Once you have measured and chosen your perfect fit mountain bike helmet, wear it in your head on the right spot by the mid-way of the forehead. The forehead should neither be fully covered nor be visible.
The rear ratchet system shall be adjusted according to the required fit – it can be tightened or loosened up based on your preference. Once you tighten up the ratchet system and remove the helmet, it will not fit in the next time unless you loosen it up again.
The rear retention system gives more adjustability to the helmet. Generally, it has three adjustment positions – the middle one, further back, or further down. It depends upon the shape of your head and the perfect snug you are trying to get. If you feel that your helmet is moving when you are riding, the rear retention system might need some adjustment.
Once you are set, adjust the jaw strap beneath the chin. Allow enough space to fit a couple of fingers beneath your chin so that it is comfortably fit. The ear straps should be centered below the ears so that the jaw straps are perfectly fit at the back of your jaw.
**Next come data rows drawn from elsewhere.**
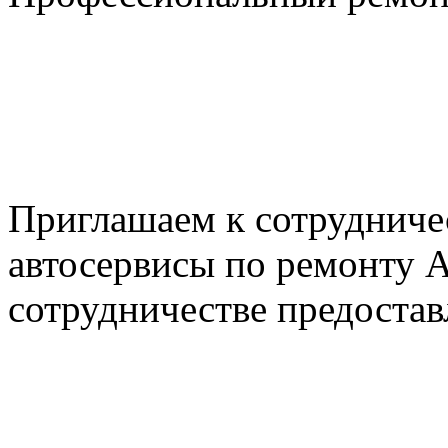
+7 495 795-69-69
+7 905 500-99-66
+7 926 125-74-45
E-mail: nserver@mail.ru
Пн. - Пт. с 8.00 до 17.00
Приглашаем к сотрудниче
автосервисы по ремонту
сотрудничестве предостав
The final adjustments would be to adjust the peak angles and the goggles strap.
If there are harsh weather conditions and still you plan out for a mountain ride, then visors are a must in your helmets as heavy rain or dust could quickly get into your eyes, interrupting the ride.
These visors come in different shapes and sizes. You can choose the ones that perfectly fit your riding style. Generally, visors are of two types – Built-In and Detachable visors.
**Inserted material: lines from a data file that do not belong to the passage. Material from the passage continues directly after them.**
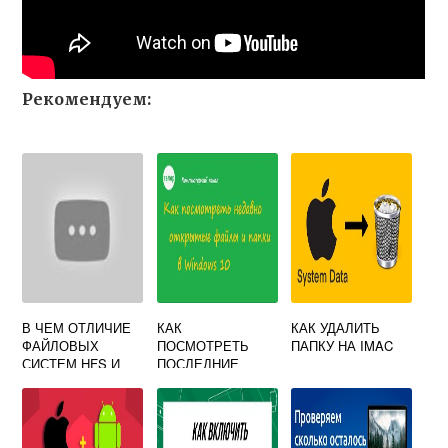
Рекомендуем:
В ЧЕМ ОТЛИЧИЕ
КАК
КАК УДАЛИТЬ
ФАЙЛОВЫХ
ПОСМОТРЕТЬ
ПАПКУ НА IMAC
СИСТЕМ HFS И
ПОСЛЕДНИЕ
APFS КАКАЯ ИЗ
ДЕЙСТВИЯ НА
НИХ ПОДХОДИТ
МАК
ДЛЯ УСТАНОВКИ
MACOS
The Built-in visors are those which we generally find in any motorcycle helmet. It is built-in along with the helmet and cannot be removed. They are not stretched out but provides an adequate shield from sun and rain. But, if you are a person who loves to ride on a mountain track in bad weather, then you better don’t choose the built-in visors. These visors better for regular mountain riders.
Detachable visors are those which you can take out from the helmet. They are available in different shapes and sizes and are long enough to cover the face until the chin. It is suitable for all kinds of riders, either a casual mountain rider or a racer challenging bad weather.
Do you find that extra coverage in your helmet which peeks out over the goggles? This plastic brim is called a peak. When you go on a mountain race with a partner or a team, the peak helps to deflect the Roost you could get from the rider in from of you.
Roost is a common term used by mountain riders to denote sand, dirt, rocks, or any pollution thrown up by the riders riding in the front.
When you go away from the corner, and the rider in front of you strikes the control, you can tilt your head slightly, and the peak will take care of the rest.
The road bike helmets and mountain bike helmets are designed to protect the riders and achieve a perfect snub. The amount that you spend on the normal helmet or the mountain bike helmet does not differ much.
Until recently, visors were not available in the road bike helmets. Since there is no visor, it is slightly lighter than the mountain bike helmet and has a round-shaped shell. The mountain bike helmet comes along with a visor, either built-in or detachable. The visor is an essential component of mountain bike riders.
oad bike helmets have more holes providing more ventilation and cool air to flow through, while Mountain bike helmets have more padding and less ventilation.